Install the lastest stable version from the PyPI repository.

pip install electrotechnics -U

On MS Windows you may prefer:

python -m pip install electrotechnics -U

Once installed, run the example in a Python script or console:

from electrotechnics.examples import example1

Requirements

  • Python 3.8+
  • numpy
  • matplotlib (only required for the example plotting)
  • pandas (for report generation)
  • openpyxl (for Excel export)

Install the required packages (recommended in a virtual environment):

python -m pip install numpy matplotlib pandas openpyxl

Usage

Run the provided example (from the repository root).

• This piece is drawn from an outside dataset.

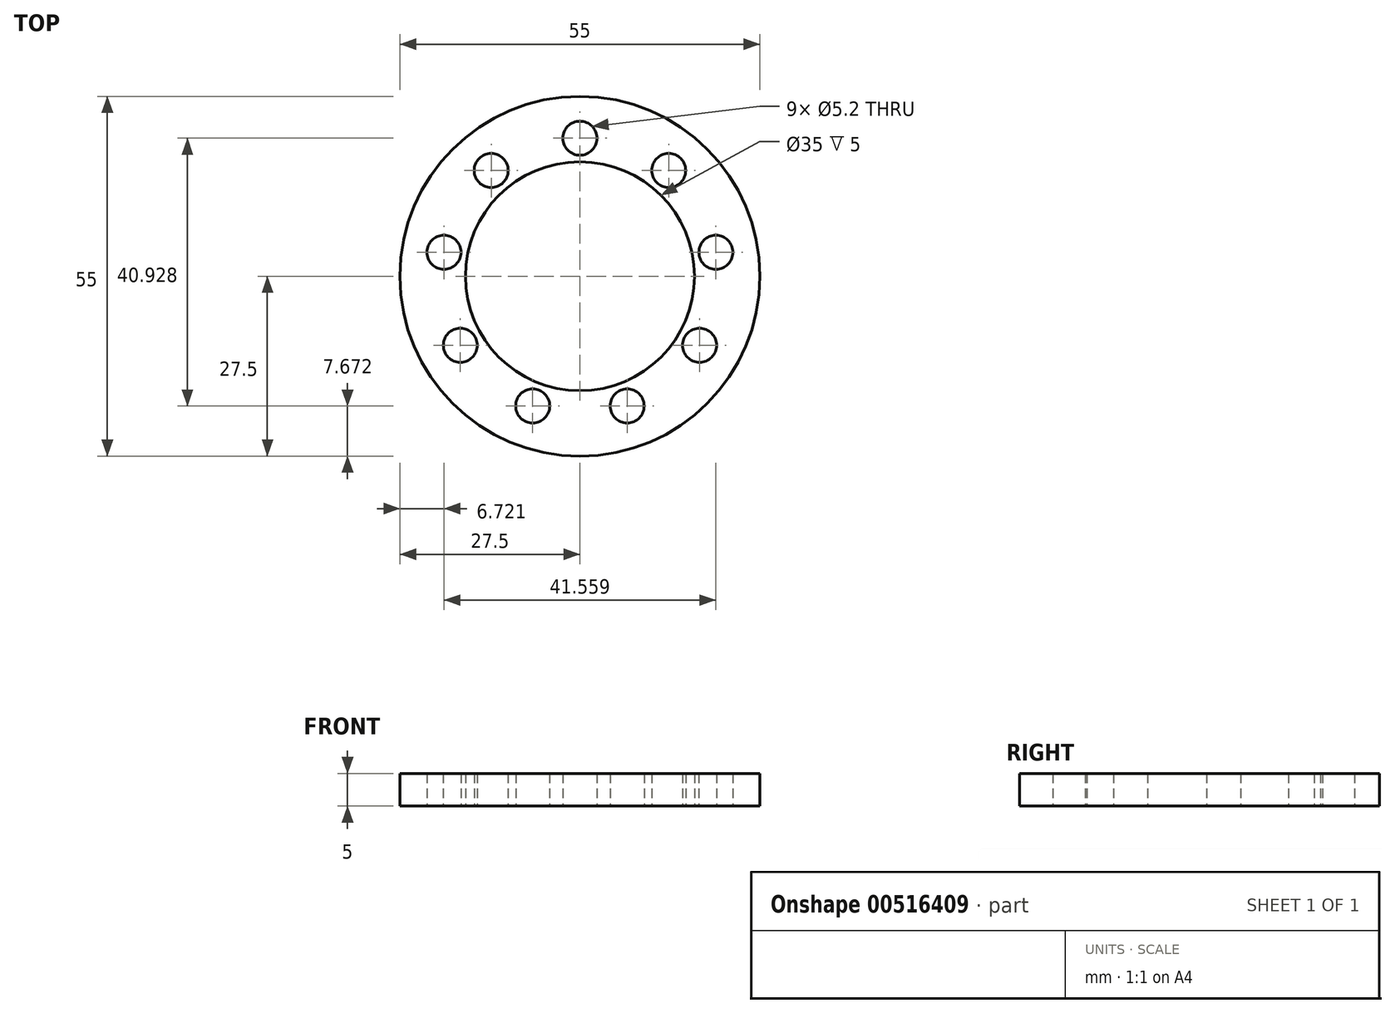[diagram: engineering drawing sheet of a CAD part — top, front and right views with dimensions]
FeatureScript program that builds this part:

The example script is inside the src package, so run it on Linux with PYTHONPATH set to src.

env PYTHONPATH=src python -m electrotechnics.examples.example1

This will print the Thevenin impedance at a reference frequency and open two plots (magnitude and phase vs frequency).

You can also import the core functions in your code:

# Example 1: Thevenin impedance
from electrotechnics.circuit import z_th_circuit

# edges: list of (n1, n2, z) where z is complex impedance
edges = [(1, 0, 100.0), (1, 2, 1j*2*np.pi*1000*10e-3)]
Z = z_th_circuit(edges, a=1, b=0)

# Example 2: Full circuit solution with voltage and current sources
from electrotechnics.circuit import solve_circuit, report, export_report_to_excel

# Define circuit elements
edges = [
    (1, 0, 100),        # R1 = 100 Ω between nodes 1-0
    (1, 2, 50),         # R2 = 50 Ω between nodes 1-2
    (2, 0, 1j*100)      # XL = j100 Ω between nodes 2-0
]

# Add sources
voltage_sources = [(1, 0, 10+0j)]     # 10 V source between nodes 1-0
current_sources = [(2, 0, 0.1+0j)]    # 0.1 A source between nodes 2-0

# Solve circuit
solution = solve_circuit(edges, voltage_sources, current_sources, ground=0)

# Generate detailed report
report_data = report(edges, voltage_sources, current_sources, solution)

# Access results
node_voltages = solution['node_voltages']           # All node voltages
branch_currents = solution['branch_currents']       # Currents through passive branches
source_currents = solution['voltage_source_currents']  # Currents through voltage sources

# Export report to Excel
export_report_to_excel(report_data, 'circuit_solution.xlsx')

# Example 3: Create a phasor diagram
from electrotechnics.plotting import phasor_plot

# After solving the circuit with solve_circuit(), plot phasors:
plot_out = phasor_plot(
    solution,
    currents=[0, 1],          # Plot currents from branches 0 and 1
    voltages=[(1, 0), (2, 0)],  # Plot voltage differences
    voltage_sources=voltage_sources,
    current_sources=current_sources,
    reference=(1, 0),         # Use V1-0 as angle reference
    separate_scales=True,      # Independent scaling for V/I
    hide_axes=True,
    show_grid=False,
    title='Phasor diagram'
    )

License

This project is licensed under the MIT License — see the LICENSE file for details.